Nursing Home Blog
Fire at Quebec Seniors' Residence
Posted on Thu, January 23, 2014 at 10:03 pm
My thoughts and prayers go out to all those who are affected by the tragic fire at L`Isle Verte, a senior`s residence in Quebec. At the time of this posting, 5 deaths have been confirmed. Today I was interviewed by 5 CBC radio stations from across the country, many of which asked me the same questions, ``How can we prevent this?``, ``Did Alzheimer`s play a role in complicating the evacuation?``, and ``Could the night staff truly evacuate 50 residents?` While I don`t have all the answers to these questions, or certainly not the answers people want to hear, these are my perspectives:
- How can we prevent something like this from happening again? All nursing homes should have an evacuation plan in place, and provinces, such as Ontario, require nursing homes to conduct a mock evacuation every three years. Nursing homes should have contracts in place with facilities to house residents in the event that a nursing home becomes inhabitable. Nursing homes need to have an up-to-date resident list to ensure that all residents are accounted for once the facility is evacuated. Fire drills should be conducted on a regular basis. For example, Administrators in Ontario must ensure that a fire drill is conducted every month for each shift. All nursing homes MUST have a functional sprinkler system that covers all aspects of the building. Partial sprinkles are simply inadequate and risk the health and safety of all residents and staff.
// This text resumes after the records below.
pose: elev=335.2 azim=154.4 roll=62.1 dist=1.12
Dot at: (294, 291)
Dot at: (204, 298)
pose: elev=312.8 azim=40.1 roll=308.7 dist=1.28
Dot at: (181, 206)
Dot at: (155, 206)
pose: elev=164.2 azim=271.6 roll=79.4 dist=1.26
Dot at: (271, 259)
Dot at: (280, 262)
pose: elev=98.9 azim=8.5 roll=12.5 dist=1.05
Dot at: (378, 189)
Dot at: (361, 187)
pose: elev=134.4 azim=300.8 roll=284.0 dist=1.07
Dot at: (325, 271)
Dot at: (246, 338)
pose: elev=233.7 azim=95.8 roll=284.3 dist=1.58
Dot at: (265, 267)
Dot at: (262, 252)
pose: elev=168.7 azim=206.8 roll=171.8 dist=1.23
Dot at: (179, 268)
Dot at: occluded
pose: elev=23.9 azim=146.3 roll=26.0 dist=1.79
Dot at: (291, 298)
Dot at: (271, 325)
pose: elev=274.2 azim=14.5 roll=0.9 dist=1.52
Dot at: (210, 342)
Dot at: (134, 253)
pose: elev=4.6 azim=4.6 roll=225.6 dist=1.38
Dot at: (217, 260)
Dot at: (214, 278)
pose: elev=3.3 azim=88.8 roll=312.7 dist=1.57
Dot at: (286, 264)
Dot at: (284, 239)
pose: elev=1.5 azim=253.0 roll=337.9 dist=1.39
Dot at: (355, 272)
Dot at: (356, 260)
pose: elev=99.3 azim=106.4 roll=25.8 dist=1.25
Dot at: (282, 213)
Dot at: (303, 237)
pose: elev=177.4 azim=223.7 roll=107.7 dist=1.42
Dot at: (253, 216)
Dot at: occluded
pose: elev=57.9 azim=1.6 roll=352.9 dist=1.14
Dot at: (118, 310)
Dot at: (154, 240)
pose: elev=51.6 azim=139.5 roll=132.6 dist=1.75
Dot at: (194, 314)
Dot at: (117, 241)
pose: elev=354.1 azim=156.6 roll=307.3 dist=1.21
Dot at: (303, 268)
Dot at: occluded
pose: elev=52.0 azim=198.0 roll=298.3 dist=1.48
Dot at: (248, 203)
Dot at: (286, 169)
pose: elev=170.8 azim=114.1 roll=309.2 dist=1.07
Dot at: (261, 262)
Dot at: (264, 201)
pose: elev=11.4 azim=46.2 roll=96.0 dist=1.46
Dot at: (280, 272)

- Did Alzheimer`s complicate the evacuation? Of the stories that I have read about L`Isle-Verte , none of them mentioned that residents were agitated or displayed aggressive behaviour, but I did read that many of the residents suffered from Alzheimer`s. Individuals with advanced Alzheimer`s can be especially vulnerable to chaotic situations and have limited understanding and comprehension, so I would presume that at least some of the residents became agitated, and understandably so. Quickly evacuating a large number of residents is a time consuming task but having to calm down agitated and resistant residents presents further challenges and time delays. Staff needs proper training on how to interact with residents with Alzheimer`s, and specifically how to effectively handle someone with Alzheimer`s in a crisis situation.
- Could the night staff realistic evacuate 50 residents? In a perfect world there would be enough staff on the night shift to safely evacuate all residents, but this is not the case. Fact of the matter is there is only a limited amount of funding for nursing homes, and if a Nursing Home Administrator were to receive more funding for staffing, most of these resources would likely be used to increase staffing during the day or evening shifts when residents require more care. During the night residents are sleeping, so added staff would simply sit around. Adding a couple more night staff would make a small difference in the event of a full evacuation, but they would still find it extremely challenging to safely remove all residents from the facility.
The tragic fire at L`Isle-Verte will most certainly spark a much needed conversation and debate on current nursing home policies such as staff levels, staff to resident ratios for the night shift, and proper fire prevention strategies. I hope that lessons learned will prevent further deaths and ultimately ensure the safety of nursing home residents.